_DATA FOR ANALYSIS:_
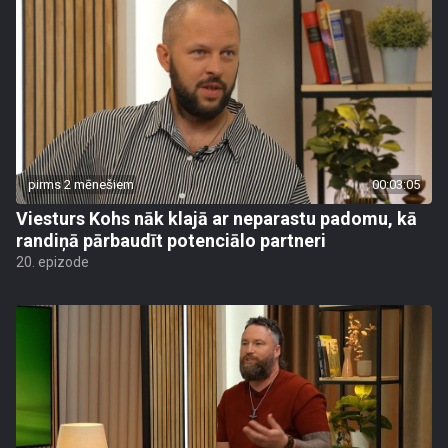
pirms 2 mēnešiem
00:03:05
Viesturs Kohs nāk klajā ar neparastu padomu, kā
randiņā pārbaudīt potenciālo partneri
20. epizode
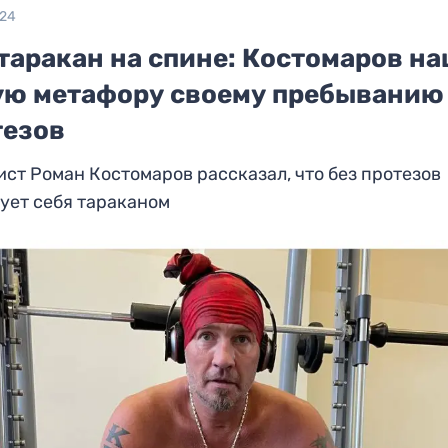
024
таракан на спине: Костомаров н
ую метафору своему пребыванию
тезов
ст Роман Костомаров рассказал, что без протезов
ует себя тараканом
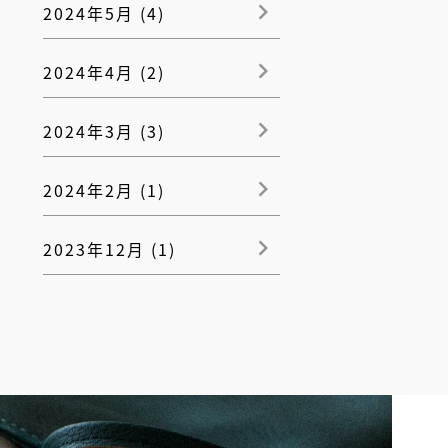
2024年5月 (4)
2024年4月 (2)
2024年3月 (3)
2024年2月 (1)
2023年12月 (1)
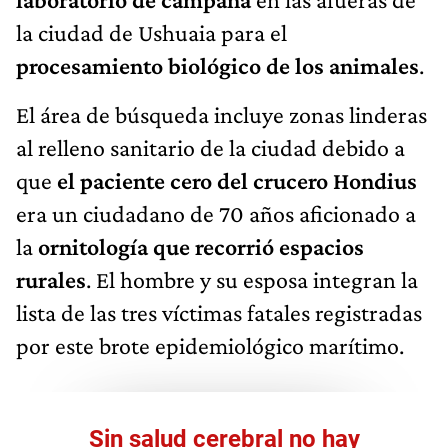
la ciudad de Ushuaia para el
procesamiento biológico de los animales
.
El área de búsqueda incluye zonas linderas
al relleno sanitario de la ciudad debido a
que
el paciente cero del crucero Hondius
era un ciudadano de 70 años aficionado a
la
ornitología que recorrió espacios
rurales
. El hombre y su esposa integran la
lista de las tres víctimas fatales registradas
por este brote epidemiológico marítimo.
Sin salud cerebral no hay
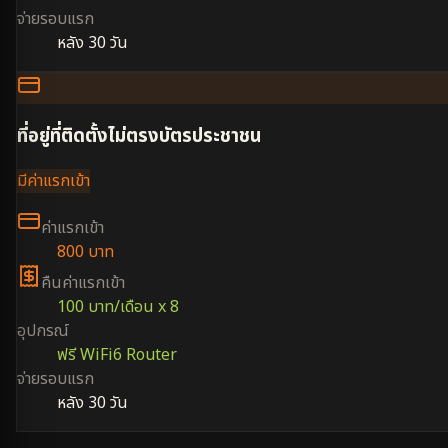
จ่ายรอบแรก
หลัง 30 วัน
ที่อยู่ที่ติดตั้งไม่ตรงบัตรประชาชน
มีค่าแรกเข้า
ค่าแรกเข้า
800 บาท
คืนค่าแรกเข้า
100 บาท/เดือน x 8
อุปกรณ์
ฟรี WiFi6 Router
จ่ายรอบแรก
หลัง 30 วัน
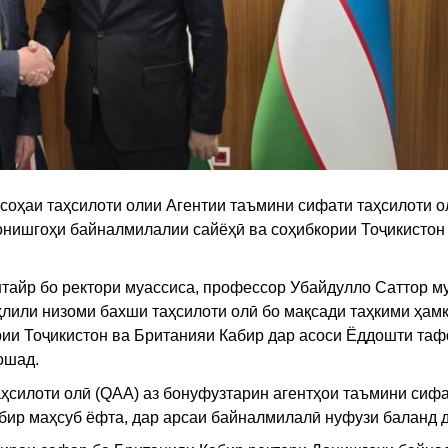
соҳаи таҳсилоти олии Агентии таъмини сифати таҳсилоти о
онишгоҳи байналмилалии сайёҳӣ ва соҳибкории Тоҷикисто
айр бо ректори муассиса, профессор Убайдулло Саттор м
ҳлили низоми бахши таҳсилоти олӣ бо мақсади таҳкими ҳам
рии Тоҷикистон ва Британияи Кабир дар асоси Ёддошти таф
ошад.
таҳсилоти олӣ (QAA) аз бонуфузтарин агентҳои таъмини сиф
бир маҳсуб ёфта, дар арсаи байналмилалӣ нуфузи баланд 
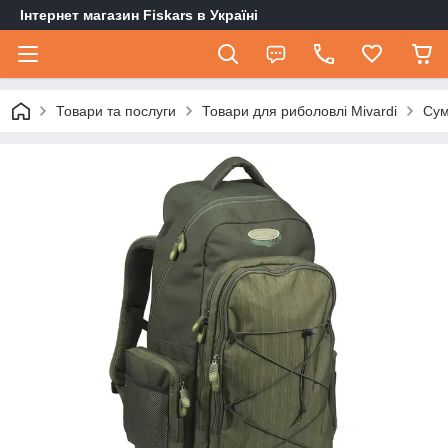
Інтернет магазин Fiskars в Україні
Товари та послуги
Товари для риболовлі Mivardi
Сум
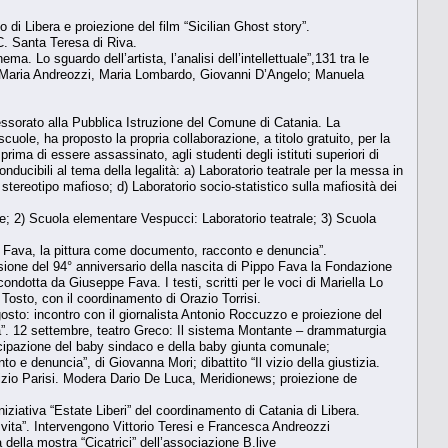
di Libera e proiezione del film “Sicilian Ghost story”.
C. Santa Teresa di Riva.
. Lo sguardo dell’artista, l’analisi dell’intellettuale”,131 tra le
e Maria Andreozzi, Maria Lombardo, Giovanni D’Angelo; Manuela
essorato alla Pubblica Istruzione del Comune di Catania. La
ole, ha proposto la propria collaborazione, a titolo gratuito, per la
ima di essere assassinato, agli studenti degli istituti superiori di
onducibili al tema della legalità: a) Laboratorio teatrale per la messa in
o stereotipo mafioso; d) Laboratorio socio-statistico sulla mafiosità dei
ale; 2) Scuola elementare Vespucci: Laboratorio teatrale; 3) Scuola
 Fava, la pittura come documento, racconto e denuncia”.
ione del 94° anniversario della nascita di Pippo Fava la Fondazione
ndotta da Giuseppe Fava. I testi, scritti per le voci di Mariella Lo
osto, con il coordinamento di Orazio Torrisi.
sto: incontro con il giornalista Antonio Roccuzzo e proiezione del
afia”. 12 settembre, teatro Greco: Il sistema Montante – drammaturgia
cipazione del baby sindaco e della baby giunta comunale;
 denuncia”, di Giovanna Mori; dibattito “Il vizio della giustizia.
izio Parisi. Modera Dario De Luca, Meridionews; proiezione de
niziativa “Estate Liberi” del coordinamento di Catania di Libera.
vita”. Intervengono Vittorio Teresi e Francesca Andreozzi
della mostra “Cicatrici” dell’associazione B.live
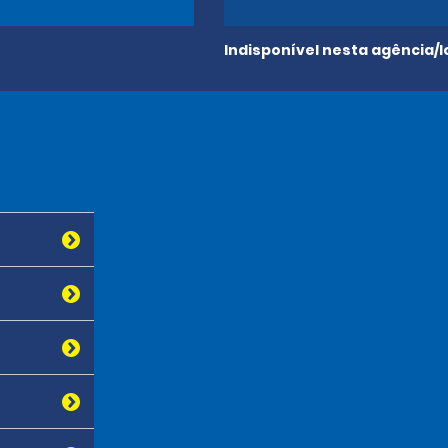
Indisponível nesta agência/l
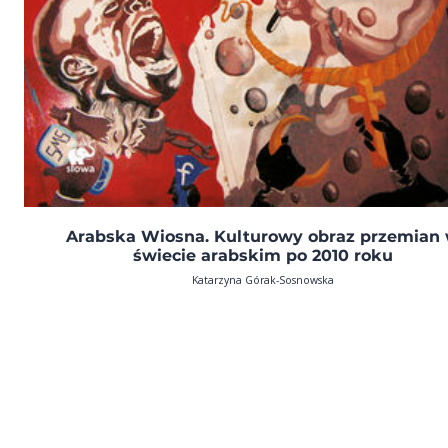
Arabska Wiosna. Kulturowy obraz przemian
świecie arabskim po 2010 roku
Katarzyna Górak-Sosnowska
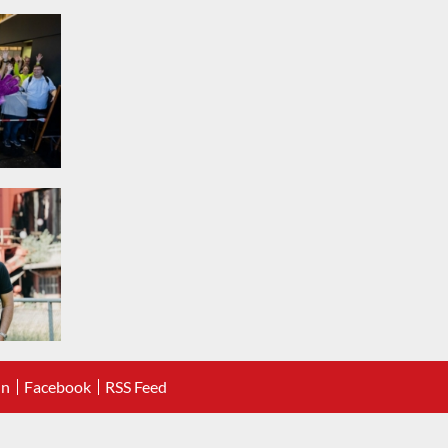
In
Facebook
RSS Feed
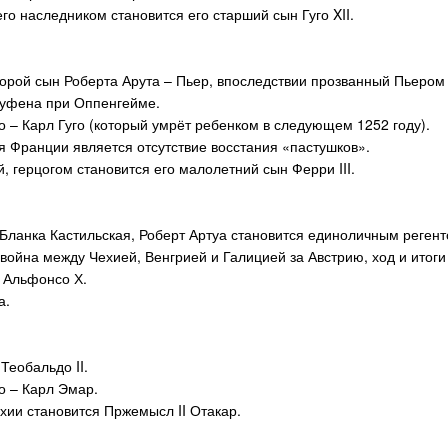
го наследником становится его старший сын Гуго
XII
.
торой сын Роберта Арута – Пьер, впоследствии прозванный Пьеро
уфена при Оппенгейме.
 – Карл Гуго (который умрёт ребенком в следующем 1252 году).
 Франции является отсутствие восстания «пастушков».
й, герцогом становится его малолетний сын Ферри
III
.
 Бланка Кастильская, Роберт Артуа становится единоличным реген
война между Чехией, Венгрией и Галицией за Австрию, ход и итог
 Альфонсо Х.
а.
 Теобальдо
II
.
о – Карл Эмар.
ехии становится Пржемысл
II
Отакар.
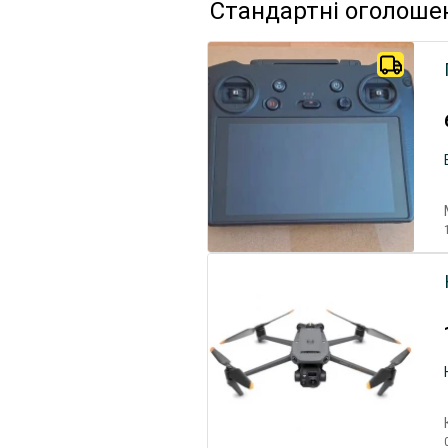
Стандартні оголоше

_WHAT IS REQUIRED:_
In the entries above, find each line that has the word "Гуго". Copy it.

_REPLY TO THE TASK:_
го наследником становится его старший сын Гуго
 – Карл Гуго (который умрёт ребенком в следующем 1252 году).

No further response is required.